┌─ Raw data
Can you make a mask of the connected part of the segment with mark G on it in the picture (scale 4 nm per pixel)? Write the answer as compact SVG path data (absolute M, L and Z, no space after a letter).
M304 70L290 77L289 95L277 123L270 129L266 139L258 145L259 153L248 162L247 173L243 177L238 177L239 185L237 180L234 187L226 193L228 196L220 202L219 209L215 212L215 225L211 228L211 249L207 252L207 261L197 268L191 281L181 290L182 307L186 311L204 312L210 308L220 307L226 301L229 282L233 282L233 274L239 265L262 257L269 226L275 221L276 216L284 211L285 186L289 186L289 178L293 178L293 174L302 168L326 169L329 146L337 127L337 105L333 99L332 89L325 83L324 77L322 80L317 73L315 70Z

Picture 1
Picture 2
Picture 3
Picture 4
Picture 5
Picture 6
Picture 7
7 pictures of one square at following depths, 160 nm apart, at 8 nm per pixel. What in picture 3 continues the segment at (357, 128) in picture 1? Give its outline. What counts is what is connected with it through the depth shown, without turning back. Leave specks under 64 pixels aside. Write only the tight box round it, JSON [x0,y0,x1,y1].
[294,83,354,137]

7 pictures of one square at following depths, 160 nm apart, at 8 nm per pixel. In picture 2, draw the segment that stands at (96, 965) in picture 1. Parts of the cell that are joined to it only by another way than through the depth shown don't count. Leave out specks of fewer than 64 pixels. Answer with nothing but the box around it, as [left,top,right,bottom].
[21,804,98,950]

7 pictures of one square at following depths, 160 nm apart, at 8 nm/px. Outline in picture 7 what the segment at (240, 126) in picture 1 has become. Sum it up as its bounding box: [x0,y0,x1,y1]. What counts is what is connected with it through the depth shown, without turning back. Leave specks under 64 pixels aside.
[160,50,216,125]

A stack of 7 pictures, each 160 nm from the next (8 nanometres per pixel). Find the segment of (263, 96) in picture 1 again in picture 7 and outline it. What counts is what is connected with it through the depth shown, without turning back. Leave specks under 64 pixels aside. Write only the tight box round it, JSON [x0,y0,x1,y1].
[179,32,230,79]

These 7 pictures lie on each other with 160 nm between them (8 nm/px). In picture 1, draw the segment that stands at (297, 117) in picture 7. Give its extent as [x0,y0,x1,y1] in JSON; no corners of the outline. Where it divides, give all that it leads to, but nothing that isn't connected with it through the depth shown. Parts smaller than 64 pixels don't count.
└─
Without changing a word, write out each entry again.

▶ **Final answer**:
Can you make a mask of the connected part of the segment with mark G on it in the picture (scale 4 nm per pixel)? Write the answer as compact SVG path data (absolute M, L and Z, no space after a letter).
M304 70L290 77L289 95L277 123L270 129L266 139L258 145L259 153L248 162L247 173L243 177L238 177L239 185L237 180L234 187L226 193L228 196L220 202L219 209L215 212L215 225L211 228L211 249L207 252L207 261L197 268L191 281L181 290L182 307L186 311L204 312L210 308L220 307L226 301L229 282L233 282L233 274L239 265L262 257L269 226L275 221L276 216L284 211L285 186L289 186L289 178L293 178L293 174L302 168L326 169L329 146L337 127L337 105L333 99L332 89L325 83L324 77L322 80L317 73L315 70Z

Picture 1
Picture 2
Picture 3
Picture 4
Picture 5
Picture 6
Picture 7
7 pictures of one square at following depths, 160 nm apart, at 8 nm per pixel. What in picture 3 continues the segment at (357, 128) in picture 1? Give its outline. What counts is what is connected with it through the depth shown, without turning back. Leave specks under 64 pixels aside. Write only the tight box round it, JSON [x0,y0,x1,y1].
[294,83,354,137]

7 pictures of one square at following depths, 160 nm apart, at 8 nm per pixel. In picture 2, draw the segment that stands at (96, 965) in picture 1. Parts of the cell that are joined to it only by another way than through the depth shown don't count. Leave out specks of fewer than 64 pixels. Answer with nothing but the box around it, as [left,top,right,bottom].
[21,804,98,950]

7 pictures of one square at following depths, 160 nm apart, at 8 nm/px. Outline in picture 7 what the segment at (240, 126) in picture 1 has become. Sum it up as its bounding box: [x0,y0,x1,y1]. What counts is what is connected with it through the depth shown, without turning back. Leave specks under 64 pixels aside.
[160,50,216,125]

A stack of 7 pictures, each 160 nm from the next (8 nanometres per pixel). Find the segment of (263, 96) in picture 1 again in picture 7 and outline it. What counts is what is connected with it through the depth shown, without turning back. Leave specks under 64 pixels aside. Write only the tight box round it, JSON [x0,y0,x1,y1].
[179,32,230,79]

These 7 pictures lie on each other with 160 nm between them (8 nm/px). In picture 1, draw the segment that stands at (297, 117) in picture 7. Give its extent as [x0,y0,x1,y1] in JSON; no corners of the outline. Where it divides, give all that it leads to, but nothing that isn't connected with it through the depth shown. Parts smaller than 64 pixels don't count.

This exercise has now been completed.